Given the proximity of the convent and its connection to Neumann, sisters over the years have been no strangers to students. They have attended student games and plays. Before retirement, many of the sisters taught in K-12 Catholic schools and colleges.
But actually living together has given both students and nuns a new awareness of each other.
"You look at sisters and think of them as always very strict and not people themselves," said Kayla Patino, 19, a nursing major from Springfield. "Living with them made me realize that they were people before they became sisters."
There are heavenly perks, too.
"They prayed for us for our finals, which I'm still thankful for," Villasenor said.
Students (back, from left) Katela Villasenor and Kayla Patino, both 19, and nuns (front, from left) Sister Debbie Krist, Sister Pat Smith, Sister Esther Anderson, and Sister Bernadette Brazil rehearse before filming a TikTok video. (Philadelphia Inquirer/Jessica Griffin/Staff Photographer)
Students have been attending sisters' events at the convent.
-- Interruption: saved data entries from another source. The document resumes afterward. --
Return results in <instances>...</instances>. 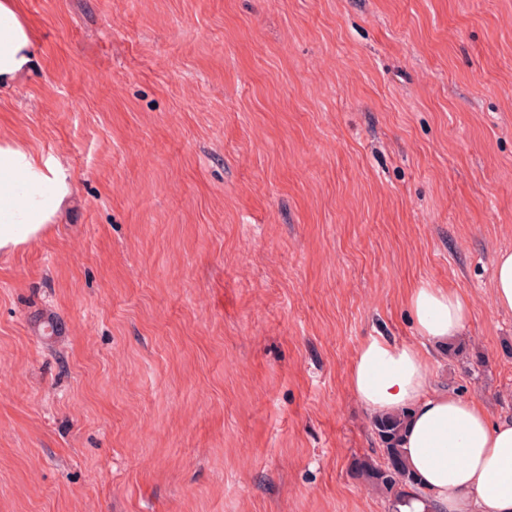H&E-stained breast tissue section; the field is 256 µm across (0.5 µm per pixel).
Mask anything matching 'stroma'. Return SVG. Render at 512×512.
<instances>
[{"instance_id": "obj_1", "label": "stroma", "mask_w": 512, "mask_h": 512, "mask_svg": "<svg viewBox=\"0 0 512 512\" xmlns=\"http://www.w3.org/2000/svg\"><path fill=\"white\" fill-rule=\"evenodd\" d=\"M0 139L71 203L0 255V512H389L359 343L512 416V0H15ZM56 332L45 335L47 321ZM32 36L14 9L13 0L0 1V88L12 85L35 66ZM493 294L499 312L512 313V251L497 253L494 262Z\"/></svg>"}]
</instances>
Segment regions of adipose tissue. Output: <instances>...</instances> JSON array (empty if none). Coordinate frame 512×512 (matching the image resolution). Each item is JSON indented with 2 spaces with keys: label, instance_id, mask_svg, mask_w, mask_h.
Wrapping results in <instances>:
<instances>
[{
  "label": "adipose tissue",
  "instance_id": "1",
  "mask_svg": "<svg viewBox=\"0 0 512 512\" xmlns=\"http://www.w3.org/2000/svg\"><path fill=\"white\" fill-rule=\"evenodd\" d=\"M32 36L13 6L0 0V88L33 70ZM71 194L61 163L21 145L0 142V251L41 238ZM408 304L420 344L384 336L363 340L349 386L372 415L401 414L400 446L418 481L399 512H512V418H491L474 399L434 389L430 344L461 335L471 322L462 294L421 283Z\"/></svg>",
  "mask_w": 512,
  "mask_h": 512
}]
</instances>
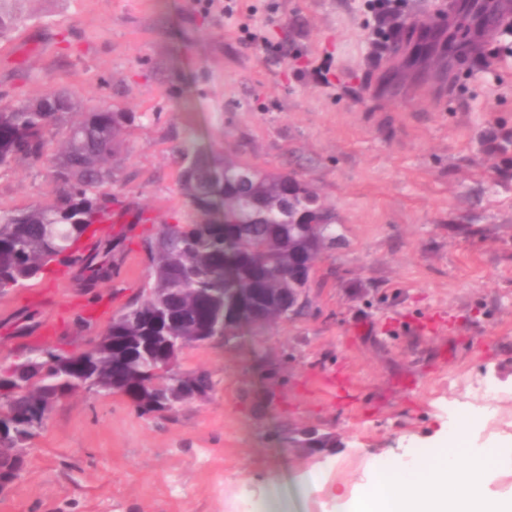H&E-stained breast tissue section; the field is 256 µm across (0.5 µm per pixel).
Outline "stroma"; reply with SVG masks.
I'll list each match as a JSON object with an SVG mask.
<instances>
[{
    "label": "stroma",
    "instance_id": "1",
    "mask_svg": "<svg viewBox=\"0 0 512 512\" xmlns=\"http://www.w3.org/2000/svg\"><path fill=\"white\" fill-rule=\"evenodd\" d=\"M437 0H23L0 37V104L57 90L133 113L115 192L145 229L191 224L183 150L295 174L336 212L341 242L315 266L311 304L229 345L184 351L207 398L140 415L125 395L55 403L23 450L0 512H336L375 469L416 459L467 424L508 442L490 485L512 493V32L481 49L486 0H459L481 65L436 45L393 56L387 22L447 30ZM44 162L0 169V208L51 202ZM482 228L479 236L469 227ZM130 244L118 277L86 293L55 278L0 295V364L60 322L67 352L96 343L90 296L120 308L144 279ZM500 397L487 408L475 392ZM329 434L293 448L289 432ZM322 473L320 491L302 476Z\"/></svg>",
    "mask_w": 512,
    "mask_h": 512
}]
</instances>
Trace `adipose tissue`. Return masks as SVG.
<instances>
[{
  "label": "adipose tissue",
  "instance_id": "obj_1",
  "mask_svg": "<svg viewBox=\"0 0 512 512\" xmlns=\"http://www.w3.org/2000/svg\"><path fill=\"white\" fill-rule=\"evenodd\" d=\"M501 456L500 443L470 447L466 427H458L449 446L409 465L379 469L339 512H512V496L488 488Z\"/></svg>",
  "mask_w": 512,
  "mask_h": 512
}]
</instances>
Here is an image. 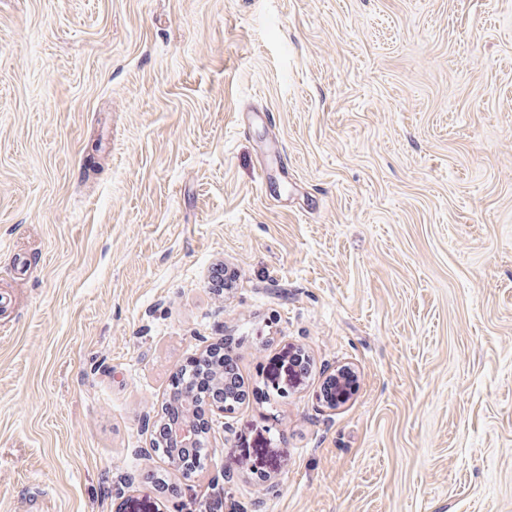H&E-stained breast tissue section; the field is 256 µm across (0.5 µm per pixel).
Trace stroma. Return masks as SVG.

Earlier this month, they went to a Mass where sisters renewed their vows, then joined the nuns for doughnuts. Sisters have been regulars at students' events, too. At a recent "novelty night," they designed Christmas ornaments and stockings and drank hot chocolate. It's also where Villasenor and Anderson got their bunny-ear photo booth shots.
"I love the students," said Sister Bernadette Brazil, 77. "I'm going to too many parties, though."
Students and sisters recently gathered to make TikTok videos, dancing and wiggling their way to music.
"Do you want to see it?" Villasenor asked after they made the TikTok.
"Noooooo," Anderson said.
Even students who haven't spent as much time with the sisters said they like the space in the sprawling convent. Their bedrooms have more square footage than other dorms. They share a bathroom with only one student; in other dorms, they share with two or three. There are laundry facilities on each floor, as opposed to one set per building. The university did some minor renovations before students moved in.
"I think it's better," said Joe McFiberesima, 23, a junior computer information system major from Philadelphia.
Chris Domes, president of Neumann, said the university, which enrolls about 650 residential students, has had a dorm-room waiting list for a while, and the convent helped to ease the crunch. More than 80 students applied to live in the convent, more than it could accommodate this year, he said.
Over time, more students will move in, Domes said.
There were questions and a little anxiety before the move-in, Domes said, but they quickly dissolved. Students and nuns aren't on top of each other. Students are in one section of the building, the sisters in another.
"We don't make much noise; they don't make much noise," Villasenor said. "I'm very grateful to be living here. And if I could choose to, I would probably live here again."